Former Federal Reserve chairman Alan Greenspan, who in 2004, near the peak of the housing bubble, encouraged Americans to take out adjustable rate mortgages.
Wall Street firms, who paid too little attention to the quality of the risky loans that they bundled into Mortgage Backed Securities (MBS), and issued bonds using those securities as collateral.
The Bush administration, which failed to provide needed government oversight of the increasingly dicey mortgage-backed securities market.
An obscure accounting rule called mark-to-market, which can have the paradoxical result of making assets be worth less on paper than they are in reality during times of panic.
Collective delusion, or a belief on the part of all parties that home prices would keep rising forever, no matter how high or how fast they had already gone up.
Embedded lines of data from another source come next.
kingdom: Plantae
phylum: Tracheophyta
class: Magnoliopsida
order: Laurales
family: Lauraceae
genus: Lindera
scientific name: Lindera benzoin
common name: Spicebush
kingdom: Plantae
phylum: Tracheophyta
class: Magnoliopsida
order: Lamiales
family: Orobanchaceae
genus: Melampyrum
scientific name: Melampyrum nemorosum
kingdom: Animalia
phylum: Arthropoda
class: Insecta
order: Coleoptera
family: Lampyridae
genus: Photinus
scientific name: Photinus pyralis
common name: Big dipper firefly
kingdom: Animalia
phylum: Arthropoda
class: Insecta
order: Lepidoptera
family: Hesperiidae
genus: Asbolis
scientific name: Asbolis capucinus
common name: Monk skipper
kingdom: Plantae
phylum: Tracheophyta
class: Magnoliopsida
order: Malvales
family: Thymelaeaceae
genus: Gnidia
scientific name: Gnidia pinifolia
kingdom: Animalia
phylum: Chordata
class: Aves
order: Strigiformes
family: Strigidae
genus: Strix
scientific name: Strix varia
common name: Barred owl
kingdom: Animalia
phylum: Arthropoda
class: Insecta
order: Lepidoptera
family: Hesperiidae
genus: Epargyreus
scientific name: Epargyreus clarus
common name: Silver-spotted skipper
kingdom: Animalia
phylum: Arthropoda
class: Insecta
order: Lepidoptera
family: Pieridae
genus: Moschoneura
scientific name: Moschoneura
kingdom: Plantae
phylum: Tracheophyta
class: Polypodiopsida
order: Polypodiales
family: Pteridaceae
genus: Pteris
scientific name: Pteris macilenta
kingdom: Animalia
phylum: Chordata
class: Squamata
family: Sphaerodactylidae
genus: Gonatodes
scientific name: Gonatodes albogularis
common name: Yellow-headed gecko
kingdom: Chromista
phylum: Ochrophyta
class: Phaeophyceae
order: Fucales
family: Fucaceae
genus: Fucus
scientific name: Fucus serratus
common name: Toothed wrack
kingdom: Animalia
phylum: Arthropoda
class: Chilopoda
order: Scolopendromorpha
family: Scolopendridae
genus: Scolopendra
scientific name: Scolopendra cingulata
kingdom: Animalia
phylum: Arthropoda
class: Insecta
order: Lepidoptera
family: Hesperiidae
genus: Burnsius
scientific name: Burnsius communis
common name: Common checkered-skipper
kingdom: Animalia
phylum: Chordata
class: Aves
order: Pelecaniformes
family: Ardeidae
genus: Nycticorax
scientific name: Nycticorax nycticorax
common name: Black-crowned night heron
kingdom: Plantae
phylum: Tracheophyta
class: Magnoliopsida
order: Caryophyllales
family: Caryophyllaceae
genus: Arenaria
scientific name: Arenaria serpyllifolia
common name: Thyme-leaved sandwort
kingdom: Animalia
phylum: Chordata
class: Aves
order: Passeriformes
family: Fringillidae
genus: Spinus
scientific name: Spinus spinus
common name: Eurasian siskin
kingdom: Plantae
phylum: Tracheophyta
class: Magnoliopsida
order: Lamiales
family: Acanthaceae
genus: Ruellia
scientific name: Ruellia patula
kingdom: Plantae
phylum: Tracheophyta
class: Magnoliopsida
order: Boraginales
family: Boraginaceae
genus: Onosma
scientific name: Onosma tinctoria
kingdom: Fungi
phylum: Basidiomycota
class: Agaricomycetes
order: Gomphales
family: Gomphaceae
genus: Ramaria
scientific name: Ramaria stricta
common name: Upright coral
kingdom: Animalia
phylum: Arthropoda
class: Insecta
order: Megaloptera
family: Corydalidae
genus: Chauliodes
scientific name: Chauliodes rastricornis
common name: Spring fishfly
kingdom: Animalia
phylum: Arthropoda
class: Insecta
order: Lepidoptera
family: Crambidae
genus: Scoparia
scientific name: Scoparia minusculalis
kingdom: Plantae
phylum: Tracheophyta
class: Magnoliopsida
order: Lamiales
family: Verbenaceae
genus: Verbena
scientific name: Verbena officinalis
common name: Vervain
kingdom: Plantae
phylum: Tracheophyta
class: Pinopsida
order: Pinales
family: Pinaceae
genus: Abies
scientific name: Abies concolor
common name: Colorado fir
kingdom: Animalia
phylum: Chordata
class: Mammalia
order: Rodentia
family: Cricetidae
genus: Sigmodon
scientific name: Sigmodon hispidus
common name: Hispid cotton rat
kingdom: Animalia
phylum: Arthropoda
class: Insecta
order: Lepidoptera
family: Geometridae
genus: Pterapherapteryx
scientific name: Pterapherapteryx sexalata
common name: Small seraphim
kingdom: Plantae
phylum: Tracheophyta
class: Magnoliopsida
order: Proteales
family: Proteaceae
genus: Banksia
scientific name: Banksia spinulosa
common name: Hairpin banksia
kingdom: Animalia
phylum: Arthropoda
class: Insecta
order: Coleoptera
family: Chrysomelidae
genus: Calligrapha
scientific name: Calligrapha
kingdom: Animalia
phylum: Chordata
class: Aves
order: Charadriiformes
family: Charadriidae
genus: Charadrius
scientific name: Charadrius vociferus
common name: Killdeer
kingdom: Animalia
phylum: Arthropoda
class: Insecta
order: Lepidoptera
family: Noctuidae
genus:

The U.S. economy is enormously complicated. Screwing it up takes a great deal of cooperation. Claiming that a single piece of legislation was responsible for (or could have averted) the crisis is just political grandstanding. We have no advice to offer on how best to solve the financial crisis. But these sorts of partisan caricatures can only make the task more difficult.
–by Joe Miller and Brooks Jackson
I've just highlighted the parts that I find most relevant. Both sides in part, are responsible for the economic conditions that cause the GFC, and before another historian amongst you jumps in and says oh but x or y caused it back in the 70s, I've read those theories too, the point is when x or y (the left or the right) did something in any fixed point in your history that helped to in part cause the GFC, the next political party (both sides) didn't rock the boat, didn't step outside their comfort zones to reign in credit, didn't reign in how much your financial institutions were willing to loan both overseas and domestically, didn't adequately control regulators and bankers. And subsequently didn't do enough (couldn't or wouldn't) to try and cushion what subsequently occurred.
Therefore, in part, both sides are guilty of economic mismanagement and both failed at various points in time to adequately put in place enough safeguards, enough regulations, and enough cushions, before, during and after the GFC. If we move on from blaming the other side for the GFC, because lets face it, that won't undo what occurred, it is going to be more productive for us to discuss how Trump is going to "fix" your economy.
He promised during his campaign to create more jobs (and so many Americans drank that cool aid, bought in to what he was offering), and to adopt what I would describe as a set of policies heavily based upon the ideals of protectionism. So what we should be discussing is will this work in your current political climate - why or why not - why one side sees him as your economic saviour and the other sees him as potentially creating even more long term damage.